Y todo, como casi siempre en las lenguas, depende del contexto. Contestar a la pregunta de un
turista diciendo que algo está “lejillos” no acerca el lugar por el que te preguntan (que está donde
el diablo perdió el poncho), pero te aproxima empáticamente al visitante; afirmar que tu pareja
tras las navidades se ha puesto gordito, y no gordo, no es tampoco cuestión de volumetría, sino
de atenuación: él ha comido los mismos kilos de mantecados con o sin diminutivo.
Esto tiene también un reverso oscuro, y es el del diminutivo que insulta o veja: es ningunear a
nuestra jefa llamarla jefecilla y no tienes mucha fe en nuestro éxito en Eurovisión si dices que
España concursa con una cancioncilla.
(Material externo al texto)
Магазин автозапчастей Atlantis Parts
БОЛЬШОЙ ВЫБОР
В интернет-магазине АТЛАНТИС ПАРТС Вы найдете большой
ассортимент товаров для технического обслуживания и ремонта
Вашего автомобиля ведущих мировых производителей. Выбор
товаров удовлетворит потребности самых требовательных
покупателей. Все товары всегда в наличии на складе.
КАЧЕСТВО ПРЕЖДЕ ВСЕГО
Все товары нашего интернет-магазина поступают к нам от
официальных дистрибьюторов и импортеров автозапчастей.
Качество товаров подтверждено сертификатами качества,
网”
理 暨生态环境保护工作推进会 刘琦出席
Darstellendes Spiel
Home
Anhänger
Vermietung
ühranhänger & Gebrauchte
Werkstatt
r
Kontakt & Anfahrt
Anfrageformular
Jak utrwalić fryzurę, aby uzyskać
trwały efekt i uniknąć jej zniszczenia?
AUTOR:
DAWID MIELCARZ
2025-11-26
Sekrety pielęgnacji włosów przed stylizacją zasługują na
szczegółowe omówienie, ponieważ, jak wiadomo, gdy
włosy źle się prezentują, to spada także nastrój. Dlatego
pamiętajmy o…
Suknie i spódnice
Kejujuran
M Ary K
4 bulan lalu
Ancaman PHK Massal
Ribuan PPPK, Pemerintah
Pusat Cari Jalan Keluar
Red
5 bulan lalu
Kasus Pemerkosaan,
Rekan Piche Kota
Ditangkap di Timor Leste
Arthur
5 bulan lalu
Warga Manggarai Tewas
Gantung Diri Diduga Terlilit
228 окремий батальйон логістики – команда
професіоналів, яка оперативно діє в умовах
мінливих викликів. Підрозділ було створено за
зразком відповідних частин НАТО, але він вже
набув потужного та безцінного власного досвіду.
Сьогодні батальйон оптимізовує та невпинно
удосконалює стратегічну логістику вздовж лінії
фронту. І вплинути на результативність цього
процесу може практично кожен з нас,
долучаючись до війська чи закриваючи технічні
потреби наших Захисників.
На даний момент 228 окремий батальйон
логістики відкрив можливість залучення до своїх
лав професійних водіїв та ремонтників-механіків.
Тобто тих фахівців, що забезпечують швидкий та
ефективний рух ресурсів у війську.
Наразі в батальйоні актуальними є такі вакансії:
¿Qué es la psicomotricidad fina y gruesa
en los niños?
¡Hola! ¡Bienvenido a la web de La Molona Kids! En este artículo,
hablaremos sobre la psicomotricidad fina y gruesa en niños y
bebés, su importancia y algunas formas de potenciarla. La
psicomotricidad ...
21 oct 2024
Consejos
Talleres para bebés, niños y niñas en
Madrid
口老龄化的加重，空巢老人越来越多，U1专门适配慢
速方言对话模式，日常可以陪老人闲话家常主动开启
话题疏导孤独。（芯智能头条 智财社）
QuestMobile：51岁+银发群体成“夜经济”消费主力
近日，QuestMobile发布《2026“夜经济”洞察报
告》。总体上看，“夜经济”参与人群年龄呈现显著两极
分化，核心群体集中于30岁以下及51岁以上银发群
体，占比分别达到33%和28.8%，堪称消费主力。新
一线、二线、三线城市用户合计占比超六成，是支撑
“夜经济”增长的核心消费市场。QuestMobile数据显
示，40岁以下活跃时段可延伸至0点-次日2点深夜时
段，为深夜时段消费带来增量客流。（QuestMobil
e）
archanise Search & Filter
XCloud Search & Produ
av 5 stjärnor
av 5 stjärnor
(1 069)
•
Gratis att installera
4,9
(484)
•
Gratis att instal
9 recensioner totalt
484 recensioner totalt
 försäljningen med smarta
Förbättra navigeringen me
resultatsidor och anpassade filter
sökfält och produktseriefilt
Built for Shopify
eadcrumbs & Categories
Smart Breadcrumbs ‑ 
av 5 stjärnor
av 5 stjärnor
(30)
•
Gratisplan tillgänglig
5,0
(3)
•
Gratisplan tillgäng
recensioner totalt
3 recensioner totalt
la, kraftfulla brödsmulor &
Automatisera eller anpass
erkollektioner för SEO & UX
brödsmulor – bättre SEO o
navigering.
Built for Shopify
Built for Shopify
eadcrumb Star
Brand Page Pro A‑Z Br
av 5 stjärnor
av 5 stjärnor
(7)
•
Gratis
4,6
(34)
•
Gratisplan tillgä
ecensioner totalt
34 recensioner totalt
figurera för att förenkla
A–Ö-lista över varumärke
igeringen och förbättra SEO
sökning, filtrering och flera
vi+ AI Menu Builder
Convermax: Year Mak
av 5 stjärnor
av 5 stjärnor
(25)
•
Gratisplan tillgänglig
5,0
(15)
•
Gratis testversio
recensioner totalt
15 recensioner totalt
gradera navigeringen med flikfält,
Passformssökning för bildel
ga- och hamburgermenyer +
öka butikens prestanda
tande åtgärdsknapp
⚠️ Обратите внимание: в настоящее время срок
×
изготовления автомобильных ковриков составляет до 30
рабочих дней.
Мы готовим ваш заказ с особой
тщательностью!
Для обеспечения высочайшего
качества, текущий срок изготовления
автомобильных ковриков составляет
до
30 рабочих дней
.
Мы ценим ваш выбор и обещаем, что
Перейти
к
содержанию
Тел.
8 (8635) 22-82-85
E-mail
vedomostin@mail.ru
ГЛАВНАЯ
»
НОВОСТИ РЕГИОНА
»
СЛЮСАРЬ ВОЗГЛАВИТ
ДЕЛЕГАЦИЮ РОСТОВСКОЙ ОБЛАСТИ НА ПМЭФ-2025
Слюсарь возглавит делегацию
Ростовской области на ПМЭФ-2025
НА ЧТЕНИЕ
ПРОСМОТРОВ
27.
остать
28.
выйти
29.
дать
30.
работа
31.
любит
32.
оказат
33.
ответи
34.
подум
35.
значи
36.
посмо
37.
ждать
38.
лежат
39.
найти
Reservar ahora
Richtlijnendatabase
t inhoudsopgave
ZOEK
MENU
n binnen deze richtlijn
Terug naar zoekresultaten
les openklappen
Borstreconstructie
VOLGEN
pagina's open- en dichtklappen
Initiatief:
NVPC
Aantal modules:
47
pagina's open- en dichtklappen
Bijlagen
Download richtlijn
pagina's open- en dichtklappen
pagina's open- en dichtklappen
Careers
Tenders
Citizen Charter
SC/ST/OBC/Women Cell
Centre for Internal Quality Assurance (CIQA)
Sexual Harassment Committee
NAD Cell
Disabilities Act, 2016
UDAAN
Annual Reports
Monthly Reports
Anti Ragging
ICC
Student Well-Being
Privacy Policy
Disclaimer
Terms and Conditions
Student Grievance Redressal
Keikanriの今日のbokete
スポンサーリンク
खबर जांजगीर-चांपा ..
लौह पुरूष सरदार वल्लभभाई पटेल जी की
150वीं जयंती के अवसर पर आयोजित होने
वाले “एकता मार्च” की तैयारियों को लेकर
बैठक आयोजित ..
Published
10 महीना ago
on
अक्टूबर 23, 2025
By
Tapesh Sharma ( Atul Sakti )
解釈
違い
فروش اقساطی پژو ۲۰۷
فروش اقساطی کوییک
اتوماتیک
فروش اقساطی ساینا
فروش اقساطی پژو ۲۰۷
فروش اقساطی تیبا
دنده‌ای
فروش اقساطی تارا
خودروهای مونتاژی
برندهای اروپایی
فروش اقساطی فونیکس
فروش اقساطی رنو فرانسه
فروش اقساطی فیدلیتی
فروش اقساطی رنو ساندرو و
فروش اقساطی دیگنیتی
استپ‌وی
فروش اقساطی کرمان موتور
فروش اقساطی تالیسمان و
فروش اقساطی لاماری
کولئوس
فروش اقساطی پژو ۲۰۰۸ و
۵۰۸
Los diminutivos, en fin, no siempre hablan de magnitudes,
y muy frecuentemente ponerle una de estas terminaciones a una palabra no la empequeñece en
tamaño sino en relevancia.
Un carro se pone al paso de don Quijote; quien lo conduce pide al héroe que se aparte del camino
y avisa al de la Mancha de que porta en el carro dos bravos leones enjaulados, voraces por no
haber comido. ¡Mejor apartarse que provocar a los animales! Responde don Quijote: “¿Leoncitos
a mí? ¿A mí leoncitos, y a tales horas?”. El leoncito da la pista definitiva de cómo es el más
simbólico y machadiano de los españolitos: inconsciente, valentón y agudísimo al hablar. No, por
supuesto que no: manejar los diminutivos no es cosa chica.